Posted by: Frederik Balfour on October 30, 2008
The bad news for China’s food industry just won’t stop, and you have to wonder what tainted product will be uncovered next. First we had melamine added to mainland produced milk, which has been responsible for four deaths and thousands of infants striken with kidney problems in China. That soon led to revelations of contaminated chocolate, yogurt and other processed foods which use milk powder or whole milk an ingredient. Then last weekend, Hong Kong supermarkets yanked Chinese eggs from the shelves after testing revealed high levels of melamine in a brand originating from Dalian-based Hanwei Group. Contaminated eggs have also shown up in Hangzhou and now, Wal-Mart has pulled the brand from all its stores across China, and Hong Kong authorities have found contaminated eggs orignating from Hubei province.

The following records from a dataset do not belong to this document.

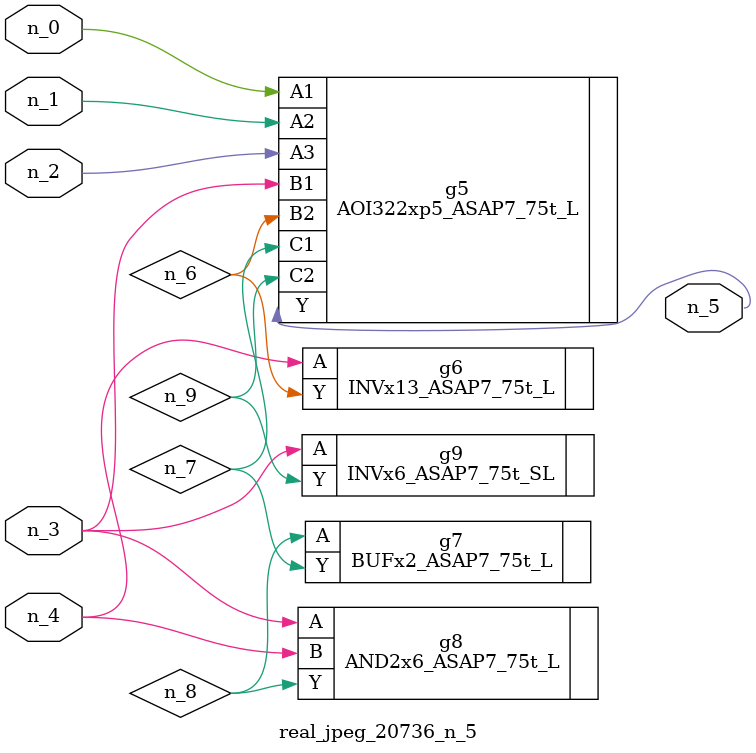
<source format=v>
module real_jpeg_20736_n_5 (n_4, n_0, n_1, n_2, n_3, n_5);

input n_4;
input n_0;
input n_1;
input n_2;
input n_3;

output n_5;

wire n_8;
wire n_6;
wire n_7;
wire n_9;

AOI322xp5_ASAP7_75t_L g5 ( 
.A1(n_0),
.A2(n_1),
.A3(n_2),
.B1(n_3),
.B2(n_6),
.C1(n_7),
.C2(n_9),
.Y(n_5)
);

AND2x6_ASAP7_75t_L g8 ( 
.A(n_3),
.B(n_4),
.Y(n_8)
);

INVx6_ASAP7_75t_SL g9 ( 
.A(n_3),
.Y(n_9)
);

INVx13_ASAP7_75t_L g6 ( 
.A(n_4),
.Y(n_6)
);

BUFx2_ASAP7_75t_L g7 ( 
.A(n_8),
.Y(n_7)
);


endmodule
</source>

Meanwhile, the repercussions for food producers outside China continue to spread in the face of melamine scare. In Indonesia, confectionary company Mars learned that the government destroyed 2,000 boxes of Snickers and M&M chocolates made with Chinese dairy products.

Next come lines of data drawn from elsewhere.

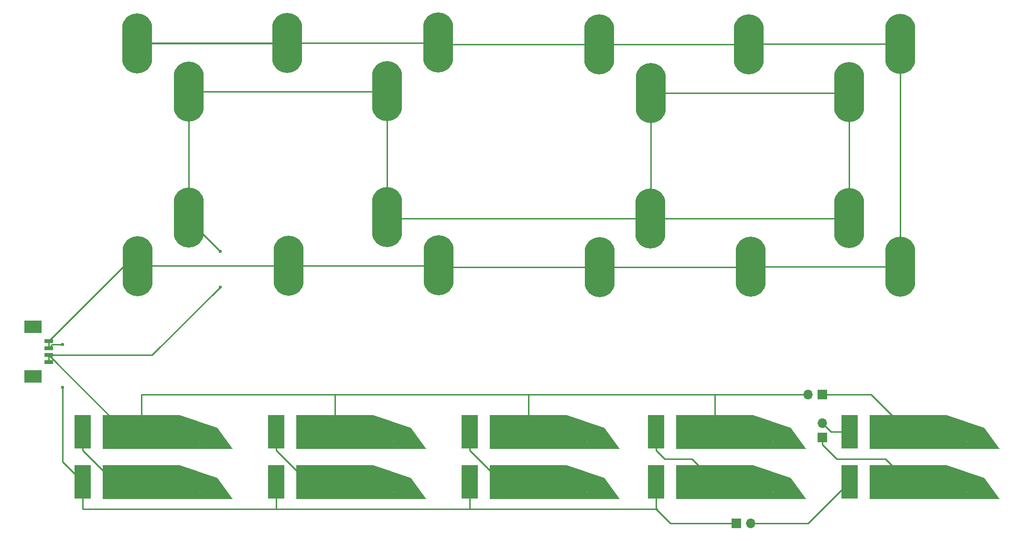
<source format=gtl>
G04 #@! TF.FileFunction,Copper,L1,Top,Signal*
%FSLAX46Y46*%
G04 Gerber Fmt 4.6, Leading zero omitted, Abs format (unit mm)*
G04 Created by KiCad (PCBNEW 4.0.7) date Fri Jul 20 16:26:56 2018*
%MOMM*%
%LPD*%
G01*
G04 APERTURE LIST*
%ADD10C,0.100000*%
%ADD11O,5.330000X10.660000*%
%ADD12R,3.000000X6.000000*%
%ADD13R,13.720000X6.000000*%
%ADD14R,4.000000X1.500000*%
%ADD15R,15.000000X1.000000*%
%ADD16R,1.700000X1.700000*%
%ADD17O,1.700000X1.700000*%
%ADD18R,1.500000X0.800000*%
%ADD19R,3.100000X2.200000*%
%ADD20C,0.600000*%
%ADD21C,0.250000*%
G04 APERTURE END LIST*
D10*
D11*
X212174800Y-50599200D03*
X247343800Y-50507200D03*
X203060800Y-42009200D03*
X229608800Y-41990200D03*
X256378800Y-41895200D03*
X247327800Y-72849200D03*
X212158800Y-72941200D03*
X256441800Y-81439200D03*
X229893800Y-81458200D03*
X203123800Y-81553200D03*
D12*
X111506000Y-110744000D03*
D13*
X121920000Y-110744000D03*
D10*
G36*
X128755000Y-113694000D02*
X128755000Y-107794000D01*
X135405000Y-110094000D01*
X135405000Y-111394000D01*
X128755000Y-113694000D01*
X128755000Y-113694000D01*
G37*
G36*
X138097000Y-113800500D02*
X131397000Y-113800500D01*
X134097000Y-110100500D01*
X135397000Y-110100500D01*
X138097000Y-113800500D01*
X138097000Y-113800500D01*
G37*
D14*
X130365500Y-113030000D03*
D15*
X123888500Y-113284000D03*
X122555000Y-113284000D03*
D12*
X145796000Y-110744000D03*
D13*
X156210000Y-110744000D03*
D10*
G36*
X163045000Y-113694000D02*
X163045000Y-107794000D01*
X169695000Y-110094000D01*
X169695000Y-111394000D01*
X163045000Y-113694000D01*
X163045000Y-113694000D01*
G37*
G36*
X172387000Y-113800500D02*
X165687000Y-113800500D01*
X168387000Y-110100500D01*
X169687000Y-110100500D01*
X172387000Y-113800500D01*
X172387000Y-113800500D01*
G37*
D14*
X164655500Y-113030000D03*
D15*
X158178500Y-113284000D03*
X156845000Y-113284000D03*
D11*
X130336000Y-50396000D03*
X165505000Y-50304000D03*
X121222000Y-41806000D03*
X147770000Y-41787000D03*
X174540000Y-41692000D03*
X165489000Y-72646000D03*
X130320000Y-72738000D03*
X174603000Y-81236000D03*
X148055000Y-81255000D03*
X121285000Y-81350000D03*
D12*
X180086000Y-110744000D03*
D13*
X190500000Y-110744000D03*
D10*
G36*
X197335000Y-113694000D02*
X197335000Y-107794000D01*
X203985000Y-110094000D01*
X203985000Y-111394000D01*
X197335000Y-113694000D01*
X197335000Y-113694000D01*
G37*
G36*
X206677000Y-113800500D02*
X199977000Y-113800500D01*
X202677000Y-110100500D01*
X203977000Y-110100500D01*
X206677000Y-113800500D01*
X206677000Y-113800500D01*
G37*
D14*
X198945500Y-113030000D03*
D15*
X192468500Y-113284000D03*
X191135000Y-113284000D03*
D12*
X213106000Y-110744000D03*
D13*
X223520000Y-110744000D03*
D10*
G36*
X230355000Y-113694000D02*
X230355000Y-107794000D01*
X237005000Y-110094000D01*
X237005000Y-111394000D01*
X230355000Y-113694000D01*
X230355000Y-113694000D01*
G37*
G36*
X239697000Y-113800500D02*
X232997000Y-113800500D01*
X235697000Y-110100500D01*
X236997000Y-110100500D01*
X239697000Y-113800500D01*
X239697000Y-113800500D01*
G37*
D14*
X231965500Y-113030000D03*
D15*
X225488500Y-113284000D03*
X224155000Y-113284000D03*
D12*
X247396000Y-110744000D03*
D13*
X257810000Y-110744000D03*
D10*
G36*
X264645000Y-113694000D02*
X264645000Y-107794000D01*
X271295000Y-110094000D01*
X271295000Y-111394000D01*
X264645000Y-113694000D01*
X264645000Y-113694000D01*
G37*
G36*
X273987000Y-113800500D02*
X267287000Y-113800500D01*
X269987000Y-110100500D01*
X271287000Y-110100500D01*
X273987000Y-113800500D01*
X273987000Y-113800500D01*
G37*
D14*
X266255500Y-113030000D03*
D15*
X259778500Y-113284000D03*
X258445000Y-113284000D03*
D12*
X111506000Y-119634000D03*
D13*
X121920000Y-119634000D03*
D10*
G36*
X128755000Y-122584000D02*
X128755000Y-116684000D01*
X135405000Y-118984000D01*
X135405000Y-120284000D01*
X128755000Y-122584000D01*
X128755000Y-122584000D01*
G37*
G36*
X138097000Y-122690500D02*
X131397000Y-122690500D01*
X134097000Y-118990500D01*
X135397000Y-118990500D01*
X138097000Y-122690500D01*
X138097000Y-122690500D01*
G37*
D14*
X130365500Y-121920000D03*
D15*
X123888500Y-122174000D03*
X122555000Y-122174000D03*
D12*
X145796000Y-119634000D03*
D13*
X156210000Y-119634000D03*
D10*
G36*
X163045000Y-122584000D02*
X163045000Y-116684000D01*
X169695000Y-118984000D01*
X169695000Y-120284000D01*
X163045000Y-122584000D01*
X163045000Y-122584000D01*
G37*
G36*
X172387000Y-122690500D02*
X165687000Y-122690500D01*
X168387000Y-118990500D01*
X169687000Y-118990500D01*
X172387000Y-122690500D01*
X172387000Y-122690500D01*
G37*
D14*
X164655500Y-121920000D03*
D15*
X158178500Y-122174000D03*
X156845000Y-122174000D03*
D12*
X180086000Y-119634000D03*
D13*
X190500000Y-119634000D03*
D10*
G36*
X197335000Y-122584000D02*
X197335000Y-116684000D01*
X203985000Y-118984000D01*
X203985000Y-120284000D01*
X197335000Y-122584000D01*
X197335000Y-122584000D01*
G37*
G36*
X206677000Y-122690500D02*
X199977000Y-122690500D01*
X202677000Y-118990500D01*
X203977000Y-118990500D01*
X206677000Y-122690500D01*
X206677000Y-122690500D01*
G37*
D14*
X198945500Y-121920000D03*
D15*
X192468500Y-122174000D03*
X191135000Y-122174000D03*
D12*
X213106000Y-119634000D03*
D13*
X223520000Y-119634000D03*
D10*
G36*
X230355000Y-122584000D02*
X230355000Y-116684000D01*
X237005000Y-118984000D01*
X237005000Y-120284000D01*
X230355000Y-122584000D01*
X230355000Y-122584000D01*
G37*
G36*
X239697000Y-122690500D02*
X232997000Y-122690500D01*
X235697000Y-118990500D01*
X236997000Y-118990500D01*
X239697000Y-122690500D01*
X239697000Y-122690500D01*
G37*
D14*
X231965500Y-121920000D03*
D15*
X225488500Y-122174000D03*
X224155000Y-122174000D03*
D12*
X247396000Y-119634000D03*
D13*
X257810000Y-119634000D03*
D10*
G36*
X264645000Y-122584000D02*
X264645000Y-116684000D01*
X271295000Y-118984000D01*
X271295000Y-120284000D01*
X264645000Y-122584000D01*
X264645000Y-122584000D01*
G37*
G36*
X273987000Y-122690500D02*
X267287000Y-122690500D01*
X269987000Y-118990500D01*
X271287000Y-118990500D01*
X273987000Y-122690500D01*
X273987000Y-122690500D01*
G37*
D14*
X266255500Y-121920000D03*
D15*
X259778500Y-122174000D03*
X258445000Y-122174000D03*
D16*
X242570000Y-111760000D03*
D17*
X242570000Y-109220000D03*
D16*
X227330000Y-127000000D03*
D17*
X229870000Y-127000000D03*
D18*
X105515000Y-94645000D03*
X105515000Y-95895000D03*
X105515000Y-97145000D03*
X105515000Y-98395000D03*
D19*
X102765000Y-92145000D03*
X102765000Y-100895000D03*
D16*
X242570000Y-104140000D03*
D17*
X240030000Y-104140000D03*
D20*
X135890000Y-85090000D03*
X135890000Y-78740000D03*
X107950000Y-95250000D03*
X107950000Y-102870000D03*
D21*
X247396000Y-110744000D02*
X244094000Y-110744000D01*
X244094000Y-110744000D02*
X242570000Y-109220000D01*
X267970000Y-110744000D02*
X269176500Y-111950500D01*
X269176500Y-111950500D02*
X270637000Y-111950500D01*
X242570000Y-104140000D02*
X251206000Y-104140000D01*
X251206000Y-104140000D02*
X257810000Y-110744000D01*
X134747000Y-111950500D02*
X133540500Y-110744000D01*
X133540500Y-110744000D02*
X121920000Y-110744000D01*
X169037000Y-111950500D02*
X167830500Y-110744000D01*
X167830500Y-110744000D02*
X156210000Y-110744000D01*
X233680000Y-110744000D02*
X234886500Y-111950500D01*
X234886500Y-111950500D02*
X236347000Y-111950500D01*
X190500000Y-110744000D02*
X190500000Y-104140000D01*
X247343800Y-50507200D02*
X247251800Y-50599200D01*
X247251800Y-50599200D02*
X212174800Y-50599200D01*
X165505000Y-50304000D02*
X165413000Y-50396000D01*
X165413000Y-50396000D02*
X130336000Y-50396000D01*
X121920000Y-110744000D02*
X119114000Y-110744000D01*
X119114000Y-110744000D02*
X105515000Y-97145000D01*
X105515000Y-97145000D02*
X105515000Y-98395000D01*
X130320000Y-72738000D02*
X130320000Y-73170000D01*
X130320000Y-73170000D02*
X135890000Y-78740000D01*
X123835000Y-97145000D02*
X105515000Y-97145000D01*
X135890000Y-85090000D02*
X123835000Y-97145000D01*
X240030000Y-104140000D02*
X223520000Y-104140000D01*
X223520000Y-104140000D02*
X190500000Y-104140000D01*
X190500000Y-104140000D02*
X156210000Y-104140000D01*
X156210000Y-104140000D02*
X121920000Y-104140000D01*
X222504000Y-110744000D02*
X223520000Y-110744000D01*
X223520000Y-110744000D02*
X223520000Y-104140000D01*
X156210000Y-110744000D02*
X156210000Y-104140000D01*
X121920000Y-110744000D02*
X121920000Y-104140000D01*
X165489000Y-72646000D02*
X165489000Y-75319000D01*
X212174800Y-50599200D02*
X212174800Y-72925200D01*
X212174800Y-72925200D02*
X212158800Y-72941200D01*
X165505000Y-50304000D02*
X165505000Y-72630000D01*
X165505000Y-72630000D02*
X165489000Y-72646000D01*
X130336000Y-50396000D02*
X130336000Y-72722000D01*
X130336000Y-72722000D02*
X130320000Y-72738000D01*
X247343800Y-50507200D02*
X247343800Y-72833200D01*
X247343800Y-72833200D02*
X247235800Y-72941200D01*
X247235800Y-72941200D02*
X165784200Y-72941200D01*
X165784200Y-72941200D02*
X165581000Y-72738000D01*
X134747000Y-120840500D02*
X133540500Y-119634000D01*
X133540500Y-119634000D02*
X121920000Y-119634000D01*
X121920000Y-119634000D02*
X117094000Y-119634000D01*
X117094000Y-119634000D02*
X111506000Y-114046000D01*
X111506000Y-114046000D02*
X111506000Y-110744000D01*
X169037000Y-120840500D02*
X167830500Y-119634000D01*
X167830500Y-119634000D02*
X156210000Y-119634000D01*
X156210000Y-119634000D02*
X151384000Y-119634000D01*
X151384000Y-119634000D02*
X145796000Y-114046000D01*
X145796000Y-114046000D02*
X145796000Y-110744000D01*
X203327000Y-120840500D02*
X202120500Y-119634000D01*
X202120500Y-119634000D02*
X190500000Y-119634000D01*
X190500000Y-119634000D02*
X185674000Y-119634000D01*
X185674000Y-119634000D02*
X180086000Y-114046000D01*
X180086000Y-114046000D02*
X180086000Y-110744000D01*
X185674000Y-119634000D02*
X180086000Y-114046000D01*
X180086000Y-114046000D02*
X180086000Y-110744000D01*
X233680000Y-119634000D02*
X234886500Y-120840500D01*
X234886500Y-120840500D02*
X236347000Y-120840500D01*
X223520000Y-119634000D02*
X219456000Y-115570000D01*
X213106000Y-114046000D02*
X213106000Y-110744000D01*
X214630000Y-115570000D02*
X213106000Y-114046000D01*
X219456000Y-115570000D02*
X214630000Y-115570000D01*
X223520000Y-119634000D02*
X219964000Y-119634000D01*
X213106000Y-112776000D02*
X213106000Y-110744000D01*
X174603000Y-81236000D02*
X174584000Y-81255000D01*
X174584000Y-81255000D02*
X148055000Y-81255000D01*
X229893800Y-81458200D02*
X229798800Y-81553200D01*
X229798800Y-81553200D02*
X203123800Y-81553200D01*
X203060800Y-42009200D02*
X203079800Y-41990200D01*
X203079800Y-41990200D02*
X229608800Y-41990200D01*
X147770000Y-41787000D02*
X147751000Y-41806000D01*
X147751000Y-41806000D02*
X121222000Y-41806000D01*
X111506000Y-119634000D02*
X107950000Y-116078000D01*
X106160000Y-95250000D02*
X105515000Y-95895000D01*
X107950000Y-95250000D02*
X106160000Y-95250000D01*
X107950000Y-116078000D02*
X107950000Y-102870000D01*
X105515000Y-94645000D02*
X105515000Y-95895000D01*
X121285000Y-81350000D02*
X118810000Y-81350000D01*
X118810000Y-81350000D02*
X105515000Y-94645000D01*
X227330000Y-127000000D02*
X215646000Y-127000000D01*
X215646000Y-127000000D02*
X213106000Y-124460000D01*
X213106000Y-119634000D02*
X213106000Y-122174000D01*
X213106000Y-119634000D02*
X213106000Y-124460000D01*
X213106000Y-124460000D02*
X213360000Y-124460000D01*
X180086000Y-119634000D02*
X180086000Y-124460000D01*
X180086000Y-124460000D02*
X180340000Y-124460000D01*
X145796000Y-119634000D02*
X145796000Y-124460000D01*
X145796000Y-124460000D02*
X146050000Y-124460000D01*
X111506000Y-119634000D02*
X111506000Y-124460000D01*
X111506000Y-124460000D02*
X111760000Y-124460000D01*
X213360000Y-124460000D02*
X180340000Y-124460000D01*
X180340000Y-124460000D02*
X146050000Y-124460000D01*
X146050000Y-124460000D02*
X111760000Y-124460000D01*
X256378800Y-41895200D02*
X256378800Y-81376200D01*
X256378800Y-81376200D02*
X256441800Y-81439200D01*
X256441800Y-81439200D02*
X229912800Y-81439200D01*
X229912800Y-81439200D02*
X229798800Y-81553200D01*
X229798800Y-81553200D02*
X174920200Y-81553200D01*
X174920200Y-81553200D02*
X174622000Y-81255000D01*
X174622000Y-81255000D02*
X121380000Y-81255000D01*
X256378800Y-41895200D02*
X229703800Y-41895200D01*
X229703800Y-41895200D02*
X229589800Y-42009200D01*
X229589800Y-42009200D02*
X174857200Y-42009200D01*
X174857200Y-42009200D02*
X174635000Y-41787000D01*
X174635000Y-41787000D02*
X121241000Y-41787000D01*
X121241000Y-41787000D02*
X121222000Y-41806000D01*
X267970000Y-119634000D02*
X269176500Y-120840500D01*
X269176500Y-120840500D02*
X270637000Y-120840500D01*
X242570000Y-111760000D02*
X242570000Y-113030000D01*
X253746000Y-115570000D02*
X257810000Y-119634000D01*
X245110000Y-115570000D02*
X253746000Y-115570000D01*
X242570000Y-113030000D02*
X245110000Y-115570000D01*
X257810000Y-119634000D02*
X252984000Y-119634000D01*
X229870000Y-127000000D02*
X240030000Y-127000000D01*
X240030000Y-127000000D02*
X247396000Y-119634000D01*
X247396000Y-119634000D02*
X246126000Y-119634000D01*
M02*

</source>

What all of this underscores, is that in the absense of adequate government monitoring of food safety in China [and restrictions on the press from reporting on problems until they get the government’s approval to do so], the responsibility to prevent corrupt and unscrupulous individuals from putting the public at risk must lie with the manufacturers and food processors to monitor every step of the food supply chain.